You’re permitted to cast a ballot in Texas (where early voting began Monday) if you show a concealed-handgun license at the polling place, but not if you present a student, veteran, or federally recognized Indian tribe ID card. Of course, that eligible voters (in Texas and elsewhere) would suddenly need specific types of photo identification or meet any variety of strict new requirements was foreseeable when the Supreme Court last year struck down the preclearance provisions of the Voting Rights Act. As Justice Ruth Bader Ginsburg memorably dissented at the time: “Throwing out preclearance when it has worked and is continuing to work to stop discriminatory changes is like throwing away your umbrella in a rainstorm because you are not getting wet.” The umbrella discarded, Texas duly implemented measures making it indisputably harder for many people to vote—precisely the kind of maneuver the preclearance provision had many times since the civil rights era forestalled.

Just how hard was made clear by Ginsburg (who else?) in her quickly-becoming-famous, wee-hours dissent in the Court’s weekend decision allowing Texas’s voter identification law to stand—this despite an earlier federal ruling striking it down explicitly for its discriminatory intent. Ginsburg noted that more than 400,000 eligible voters face round-trip travel times of three hours or more to the nearest government office issuing the allowable forms of ID, where they will likely have to present a certified birth certificate. Those normally cost $22; though the state offers certificates for election purposes at $2 or $3, this information isn’t available on relevant websites or forms. Taken together, Ginsburg logically concluded, it amounts to a poll tax, and those were outlawed with ratification of the Twenty-Fourth Amendment.

Texas has justified its strict new requirements as a safeguard against voter fraud. Two instances of voter impersonation were confirmed in all of the elections held in Texas between 2001 and 2011, so clearly there is a problem—though fraud isn’t it.

Demographics could be, though, at least for the Republicans who hold most of the elected offices. Notes John B. Judis in the New Republic

From 2000 to 2010, 78 percent of Texas’s population increase consisted of African-Americans and Hispanics, who could be expected to support Democrats rather than Republicans. If those population trends were to continue, and if the new Hispanic voters (who made up the bulk of the population increase) were to flock to the polls, Republicans could be doomed.

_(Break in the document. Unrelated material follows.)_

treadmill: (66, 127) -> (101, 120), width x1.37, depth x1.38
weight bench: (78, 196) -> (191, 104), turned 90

But the main problem is the predictable behavior of Texas and states with similar histories of voter suppression: oversight lifted, they go right back to their old ways. Even if the Texas law is eventually found unconstitutional, Ian Millhiser says, the damage is done, since leaving it intact for this cycle alone encourages supporters to try, try again, as the past has amply demonstrated:

The lesson is that, if you allow a voter suppression law to go into effect for just one election, then the supporters of that law are likely to come up with a new way to suppress the vote if the first law is ultimately struck down. And even if the second voter suppression law is ultimately struck down, this cycle can continue forever so long as each law is allowed to be in effect for just one election. This is why, when President Lyndon Johnson proposed the Voting Rights Act to a joint session of Congress, he warned that “[e]very device of which human ingenuity is capable” was used to deny African Americans the right to vote in the Jim Crow South.

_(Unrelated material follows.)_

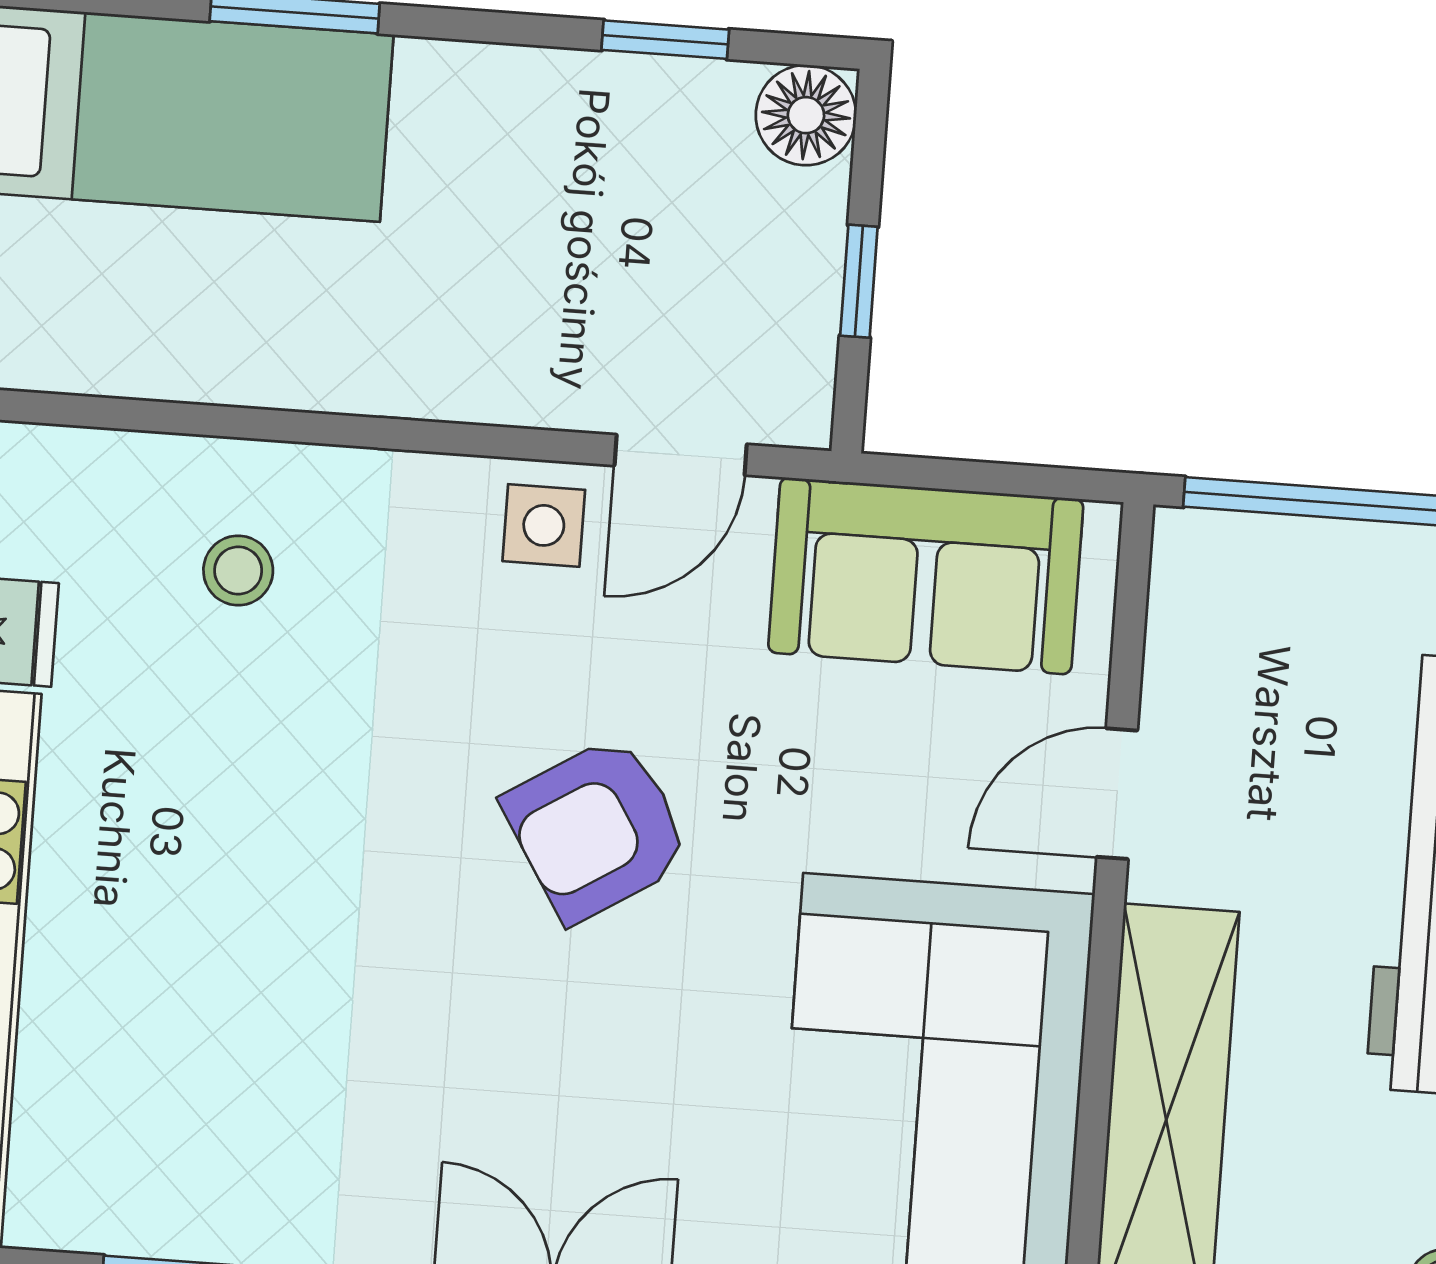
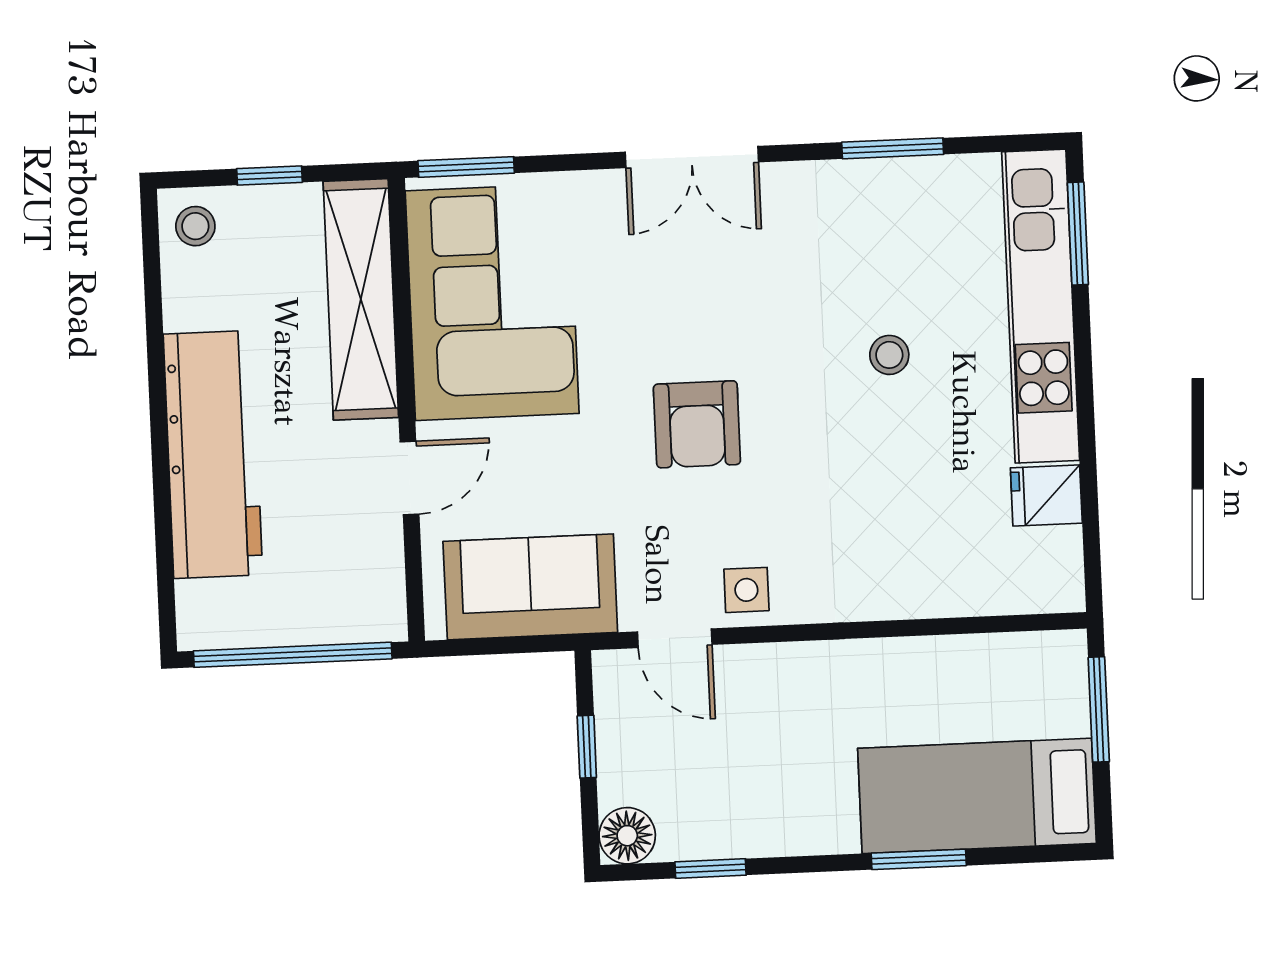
door: (681, 455) -> (675, 638), swing flipped
stool: (238, 571) -> (889, 355), moved
armchair: (597, 829) -> (697, 424), turned 122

As reliable as the efforts of certain states to suppress voting are, so are those of Ginsburg to keep the real aim of those efforts front and center—along with the actual danger they pose: the threat to public confidence in elections “of enforcing a purposefully discriminatory law….”  They're also far more laudable. While many were sleeping, Ginsburg was at work on a dissent keeping us clear on what’s at stake should the Court, as seems possible, takes up the Texas law again next year.